1. Culture cellulaire (24-48 h avant la transfection)

  1. 24 à 48 h avant la transfection à des semences de une quantité suffisante de cellules HEK293T en fonction du nombre de plaques à 96 puits est transfecté.
    NOTE: Pour les transfections compatibles, les cellules de la plaque à une densité suffisante pour favoriser division rapide, mais ne pas être à plus de 70 à 90% de confluence au moment de la transfection.
  2. Chaque plaque de 96 puits nécessite 9 x 10 6 cellules (75 000 cellules par puits et 120 puits par plaque pour tenir compte de l'utilisation du réservoir et une pipette multicanaux).
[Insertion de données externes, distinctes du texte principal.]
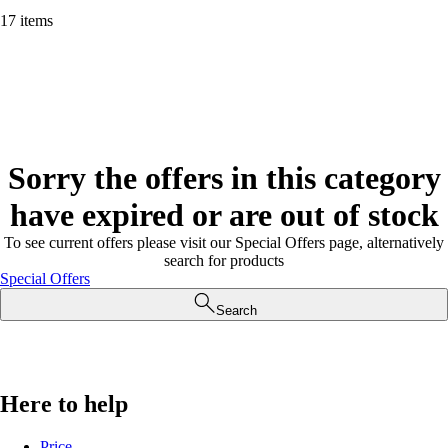
17 items
Sorry the offers in this category
have expired or are out of stock
To see current offers please visit our Special Offers page, alternatively
search for products
Special Offers
Search
Here to help
Price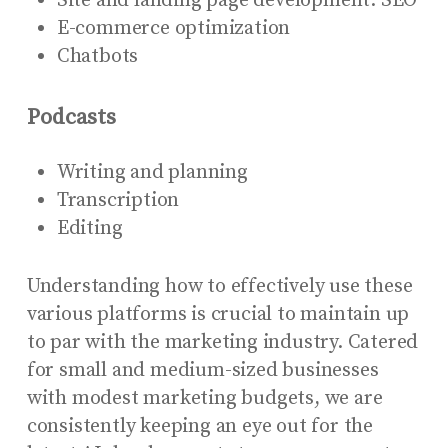
Site and landing page development: SEO
E-commerce optimization
Chatbots
Podcasts
Writing and planning
Transcription
Editing
Understanding how to effectively use these
various platforms is crucial to maintain up
to par with the marketing industry. Catered
for small and medium-sized businesses
with modest marketing budgets, we are
consistently keeping an eye out for the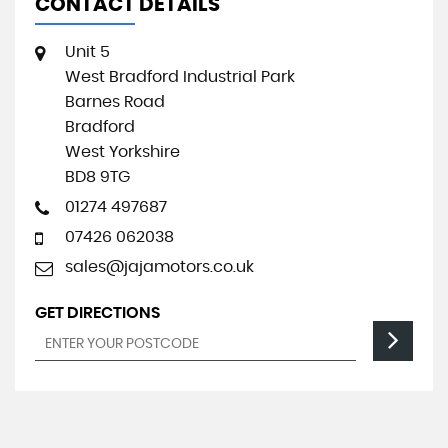
CONTACT DETAILS
Unit 5
West Bradford Industrial Park
Barnes Road
Bradford
West Yorkshire
BD8 9TG
01274 497687
07426 062038
sales@jajamotors.co.uk
GET DIRECTIONS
Calculer le temps de doublement des cellules HEK293 (typiquement ~ 20 h), et les semences le nombre approprié de cellules pour obtenir au moins 9 x 10 6 cellules au moment de la transfection. Une plaque de culture circulaire de 145 mm est généralement suffisante pour 3 transfections 96 puits lorsqu'il est cultivé à ~ 90% de confluence, avec environ 10% des cellules restantes de réensemencer une nouvelle plaque.
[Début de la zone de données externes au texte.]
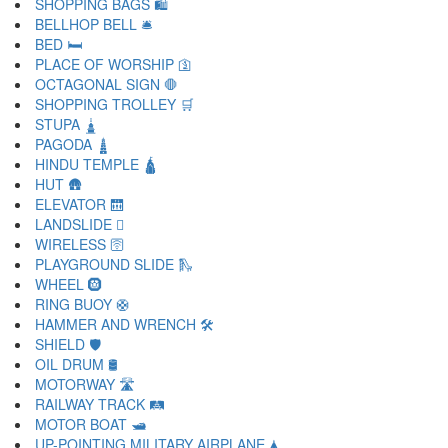
SHOPPING BAGS 🛍
BELLHOP BELL 🛎
BED 🛏
PLACE OF WORSHIP 🛐
OCTAGONAL SIGN 🛑
SHOPPING TROLLEY 🛒
STUPA 🛓
PAGODA 🛔
HINDU TEMPLE 🛕
HUT 🛖
ELEVATOR 🛗
LANDSLIDE 🛘
WIRELESS 🛜
PLAYGROUND SLIDE 🛝
WHEEL 🛞
RING BUOY 🛟
HAMMER AND WRENCH 🛠
SHIELD 🛡
OIL DRUM 🛢
MOTORWAY 🛣
RAILWAY TRACK 🛤
MOTOR BOAT 🛥
UP-POINTING MILITARY AIRPLANE 🛦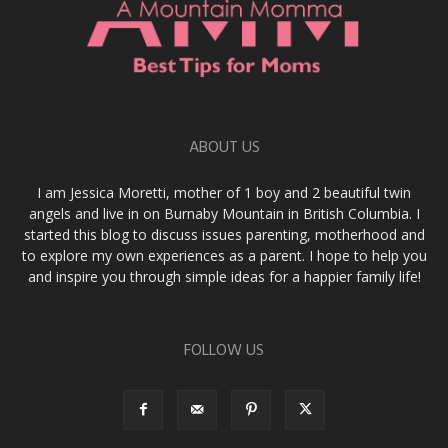
ABOUT US
I am Jessica Moretti, mother of 1 boy and 2 beautiful twin
angels and live in on Burnaby Mountain in British Columbia. I
started this blog to discuss issues parenting, motherhood and
to explore my own experiences as a parent. I hope to help you
and inspire you through simple ideas for a happier family life!
FOLLOW US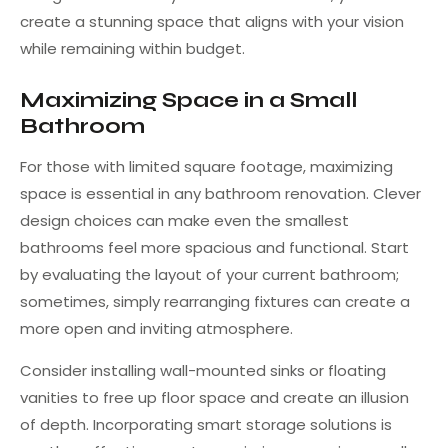
create a stunning space that aligns with your vision
while remaining within budget.
Maximizing Space in a Small
Bathroom
For those with limited square footage, maximizing
space is essential in any bathroom renovation. Clever
design choices can make even the smallest
bathrooms feel more spacious and functional. Start
by evaluating the layout of your current bathroom;
sometimes, simply rearranging fixtures can create a
more open and inviting atmosphere.
Consider installing wall-mounted sinks or floating
vanities to free up floor space and create an illusion
of depth. Incorporating smart storage solutions is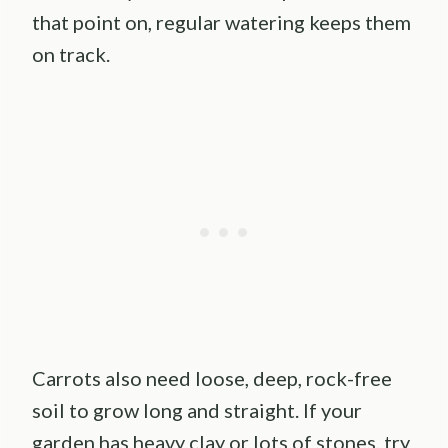
that point on, regular watering keeps them
on track.
Carrots also need loose, deep, rock-free
soil to grow long and straight. If your
garden has heavy clay or lots of stones, try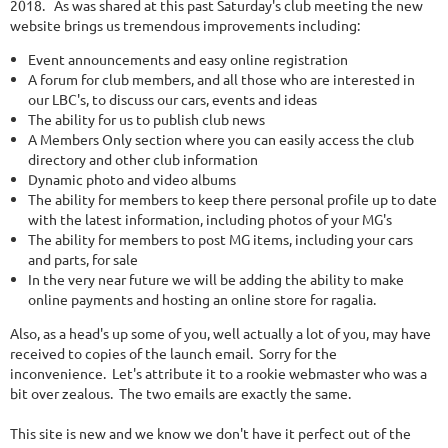
2018. As was shared at this past Saturday's club meeting the new
website brings us tremendous improvements including:
Event announcements and easy online registration
A forum for club members, and all those who are interested in
our LBC's, to discuss our cars, events and ideas
The ability for us to publish club news
A Members Only section where you can easily access the club
directory and other club information
Dynamic photo and video albums
The ability for members to keep there personal profile up to date
with the latest information, including photos of your MG's
The ability for members to post MG items, including your cars
and parts, for sale
In the very near future we will be adding the ability to make
online payments and hosting an online store for ragalia.
Also, as a head's up some of you, well actually a lot of you, may have
received to copies of the launch email. Sorry for the
inconvenience. Let's attribute it to a rookie webmaster who was a
bit over zealous. The two emails are exactly the same.
This site is new and we know we don't have it perfect out of the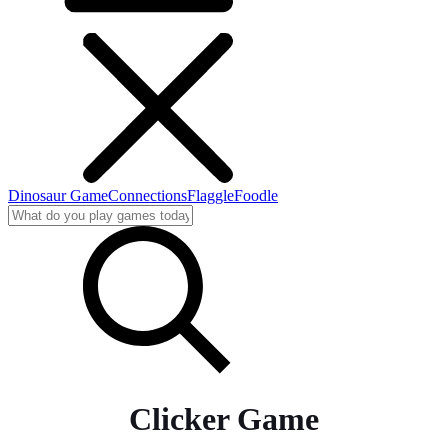
Dinosaur Game
Connections
Flaggle
Foodle
Clicker Game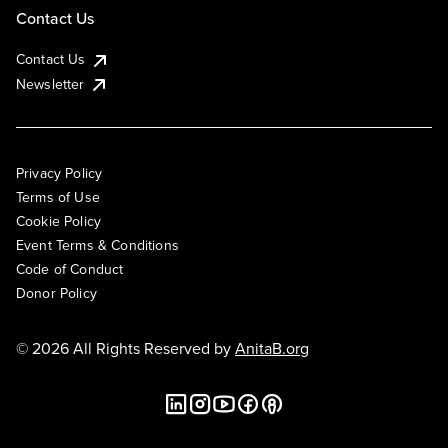
Contact Us
Contact Us
Newsletter
Privacy Policy
Terms of Use
Cookie Policy
Event Terms & Conditions
Code of Conduct
Donor Policy
© 2026 All Rights Reserved by
AnitaB.org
2. Préparation avant la transfection

_content "> NOTE: La préparation des tampons et l'ADN plasmidique à l'étape 2,0-2,2 doit être effectué dans les jours avant la transfection depuis la préparation de ces réactifs peut prendre beaucoup de temps.
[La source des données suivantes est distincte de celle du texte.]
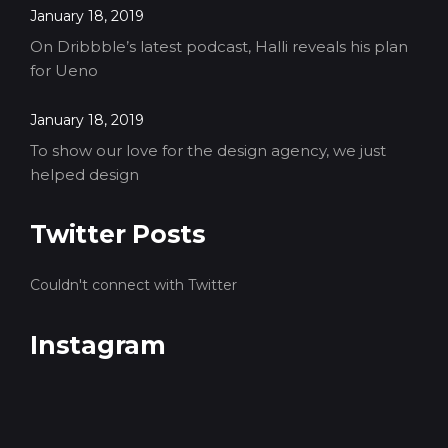
January 18, 2019
On Dribbble’s latest podcast, Halli reveals his plan
for Ueno
January 18, 2019
To show our love for the design agency, we just
helped design
Twitter Posts
Couldn't connect with Twitter
Instagram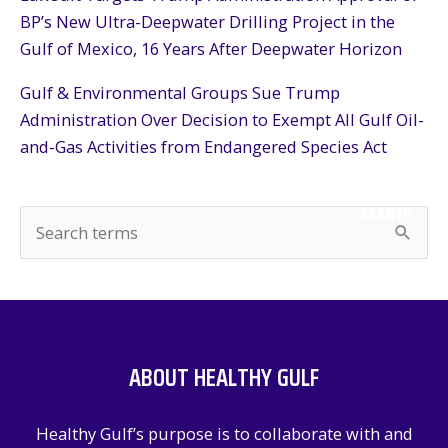
BP’s New Ultra-Deepwater Drilling Project in the
Gulf of Mexico, 16 Years After Deepwater Horizon
Gulf & Environmental Groups Sue Trump
Administration Over Decision to Exempt All Gulf Oil-
and-Gas Activities from Endangered Species Act
SEARCH
S
e
a
r
c
ABOUT HEALTHY GULF
h
f
Healthy Gulf’s purpose is to collaborate with and
o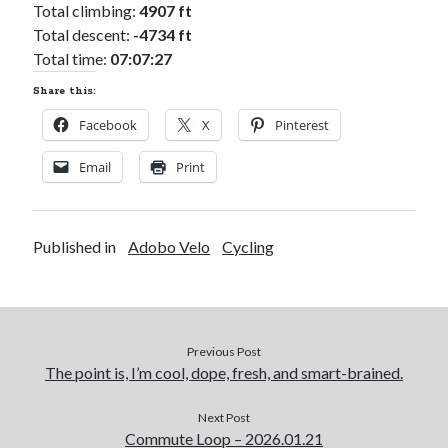
Total climbing:
4907 ft
Total descent:
-4734 ft
Total time:
07:07:27
Share this:
Facebook
X
Pinterest
Email
Print
Published in
Adobo Velo
Cycling
Previous Post
The point is, I’m cool, dope, fresh, and smart-brained.
Next Post
Commute Loop – 2026.01.21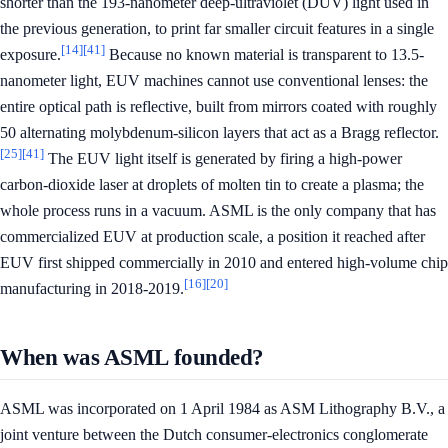
shorter than the 193-nanometer deep-ultraviolet (DUV) light used in
the previous generation, to print far smaller circuit features in a single
[14]
[41]
exposure.
Because no known material is transparent to 13.5-
nanometer light, EUV machines cannot use conventional lenses: the
entire optical path is reflective, built from mirrors coated with roughly
50 alternating molybdenum-silicon layers that act as a Bragg reflector.
[25]
[41]
The EUV light itself is generated by firing a high-power
carbon-dioxide laser at droplets of molten tin to create a plasma; the
whole process runs in a vacuum. ASML is the only company that has
commercialized EUV at production scale, a position it reached after
EUV first shipped commercially in 2010 and entered high-volume chip
[16]
[20]
manufacturing in 2018-2019.
When was ASML founded?
ASML was incorporated on 1 April 1984 as ASM Lithography B.V., a
joint venture between the Dutch consumer-electronics conglomerate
  1. 3'UTR clones humains qui sont compatibles avec le test de 3'LIFE sont disponibles à travers un plasmide publique référentiel 30. Purifier l'ADN plasmidique manuellement ou avec des robots de manipulation de liquides. Utilisez un kit mini-prep 96 puits grade transfection lyse alcaline et suivez les instructions du fabricant. Reprendre les vecteurs purifiés à ~ 100 ng / l par puits.
    REMARQUE: Le signal de la luciférase insuffisant entraînera si la concentration de plasmide tombe en dessous de 40 ng / ul.
  2. Obtenir la pLIFE-miARN vecteurs 30 ou clone en utilisant le pipeline dans la figure 1B 24. Remettre en suspension les vecteurs à une concentration de 500 ng / pl pour chaque miARN et des plasmides de contrôle à blanc.
  3. En raison de la sensibilité des conditions de tampon de nucléofection, en sorte quele volume total des matières (y compris les cellules transfectées et les plasmides) ne dépasse pas 10% du liquide total dans chaque puits de la plaque de transfection à 96 puits. Pour atteindre cet objectif, concentrer le plasmide de stock pLIFE-miARN à une concentration de moins de 500 ng / ul.
  4. Préparation des réactifs de tampon 10x luciole luciférase (tableau 1), ainsi que les réactifs 1x luciférase de Renilla tampons (tableau 2), qui peuvent être stockées pendant 6 mois.
    Remarque: le DTT dans le tampon de la luciférase de luciole à doit être stocké dans la solution à -20 ° C en aliquots à usage unique.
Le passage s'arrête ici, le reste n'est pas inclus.